IBM a été en première ligne. La création d’ILOG date de la fin des années 1980, avant l’engouement pour les start-ups. Nous étions l’une des très rares start-ups en activité et comptions parmi les quelques-unes focalisées sur l’IA. Si nous faisons de l’IA, c’est parce qu’IBM a misé sur le talent et la valeur pour répondre aux besoins de ses clients. IBM a eu la clairvoyance d’acquérir l’un des plus grands viviers de talents de l’époque et c’est sous leur impulsion qu’est née son activité d’IA.
Nous avons été ravis de voir émerger un nouvel état d’esprit ces dernières années avec la volonté des universités de travailler plus étroitement avec le secteur industriel. L’accent sur la recherche théorique totalement déconnectée du monde réel est désormais moins marqué et les universités montrent bien plus de réceptivité à travailler avec des entreprises comme IBM. Tout le monde y gagne. Nous (les entreprises) avons accès aux talents (et à un vivier de talents beaucoup plus enthousiaste que par le passé), et elles (les universités) touchent du doigt les problèmes concrets et prennent conscience de l’intérêt de leurs recherches pour le monde réel.
Recommanderiez-vous la région parisienne à un investisseur étranger ?Quels sont selon vous les atouts de la Région ?

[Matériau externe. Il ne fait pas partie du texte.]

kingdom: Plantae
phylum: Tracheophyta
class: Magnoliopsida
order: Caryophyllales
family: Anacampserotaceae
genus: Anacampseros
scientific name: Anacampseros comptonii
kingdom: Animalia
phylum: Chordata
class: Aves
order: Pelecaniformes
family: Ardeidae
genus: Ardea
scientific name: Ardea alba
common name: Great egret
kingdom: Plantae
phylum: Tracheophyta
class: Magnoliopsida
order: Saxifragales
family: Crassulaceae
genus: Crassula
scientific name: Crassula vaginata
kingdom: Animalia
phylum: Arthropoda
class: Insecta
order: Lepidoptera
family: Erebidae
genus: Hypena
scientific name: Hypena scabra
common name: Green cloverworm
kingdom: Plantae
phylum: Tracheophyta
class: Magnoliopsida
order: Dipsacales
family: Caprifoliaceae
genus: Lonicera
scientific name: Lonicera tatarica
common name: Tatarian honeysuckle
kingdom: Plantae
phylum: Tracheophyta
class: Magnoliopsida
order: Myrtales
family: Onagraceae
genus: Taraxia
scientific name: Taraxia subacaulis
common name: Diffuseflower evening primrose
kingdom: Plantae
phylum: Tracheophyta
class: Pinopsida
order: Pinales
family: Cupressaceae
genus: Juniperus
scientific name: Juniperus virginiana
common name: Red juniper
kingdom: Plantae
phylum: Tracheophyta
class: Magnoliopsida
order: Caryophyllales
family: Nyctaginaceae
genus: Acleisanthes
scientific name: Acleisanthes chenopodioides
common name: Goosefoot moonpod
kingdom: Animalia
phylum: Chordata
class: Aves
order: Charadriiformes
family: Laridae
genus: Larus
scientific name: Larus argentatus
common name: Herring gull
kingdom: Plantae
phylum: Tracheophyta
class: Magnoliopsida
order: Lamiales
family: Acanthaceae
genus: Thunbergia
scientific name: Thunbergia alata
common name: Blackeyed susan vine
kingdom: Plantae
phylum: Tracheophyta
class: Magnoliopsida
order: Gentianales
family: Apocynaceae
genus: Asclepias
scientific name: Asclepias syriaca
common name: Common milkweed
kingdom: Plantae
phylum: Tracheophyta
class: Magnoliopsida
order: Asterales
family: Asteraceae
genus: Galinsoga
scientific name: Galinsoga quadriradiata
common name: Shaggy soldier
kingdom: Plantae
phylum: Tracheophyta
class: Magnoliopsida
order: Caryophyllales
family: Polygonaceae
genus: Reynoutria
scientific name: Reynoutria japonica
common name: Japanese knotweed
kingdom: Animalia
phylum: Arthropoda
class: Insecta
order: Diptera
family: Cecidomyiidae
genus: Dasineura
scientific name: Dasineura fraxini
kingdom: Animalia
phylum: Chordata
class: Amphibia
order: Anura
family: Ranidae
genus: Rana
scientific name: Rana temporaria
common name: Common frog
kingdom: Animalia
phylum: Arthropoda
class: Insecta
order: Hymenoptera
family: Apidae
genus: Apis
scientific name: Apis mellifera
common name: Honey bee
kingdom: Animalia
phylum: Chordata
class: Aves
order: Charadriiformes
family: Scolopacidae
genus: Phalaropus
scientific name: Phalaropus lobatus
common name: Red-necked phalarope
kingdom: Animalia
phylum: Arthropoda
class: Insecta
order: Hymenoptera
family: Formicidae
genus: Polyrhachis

Le financement est meilleur qu’il ne l’était dans le passé. L’infrastructure s’est améliorée. Paris vient de se hisser à la 3e place des villes les plus attractives au monde.
La Région Île-de-France réunit, selon moi, des conditions très favorables ! Je suis ici depuis longtemps et j’en suis un fervent ambassadeur. Je travaille avec des ingénieurs français et je me suis rendu compte qu’ils ont beaucoup de talent et sont pleinement engagés dans leur travail. C’est très différent de l’idée que les gens se font habituellement des Français. Les équipes sont vraiment déterminées, travailleuses, talentueuses et créatives.
Je dis souvent que les ingénieurs français font preuve à la fois de créativité et de discipline. Ils reçoivent une formation très solide fortement axée sur les mathématiques. Je ne pense pas que les gens se rendent compte de la discipline qu’il faut pour suivre le système éducatif français et à quel point c’est difficile. À la sortie, cela donne des gens très concentrés, qui travaillent dur et qui veulent réussir. Et en même temps, la culture est très créative et encourage à sortir des sentiers battus, mais à le faire avec rigueur. Le système éducatif français est pour beaucoup dans les compétences analytiques de ces ingénieurs et cela se répercute sur leur façon de travailler.
L’IA est en train de devenir une combinaison d’apprentissage machine reposant sur les mathématiques et de logique symbolique permettant de mieux représenter les modes de pensée des êtres humains et de les aider à mieux travailler. Et c’est exactement de cette façon que les Français ont toujours abordé les choses. Voilà qui explique pourquoi tant de dirigeants d’entreprises technologiques sont français. La France est le lieu idéal pour ce type d’activité.
En 3 mots, décrivez l’environnement d’affaires en Région Île-de-France
Formel, facile, amical. Je trouve qu’il est assez facile de travailler avec les Français à condition de comprendre et de respecter les usages locaux.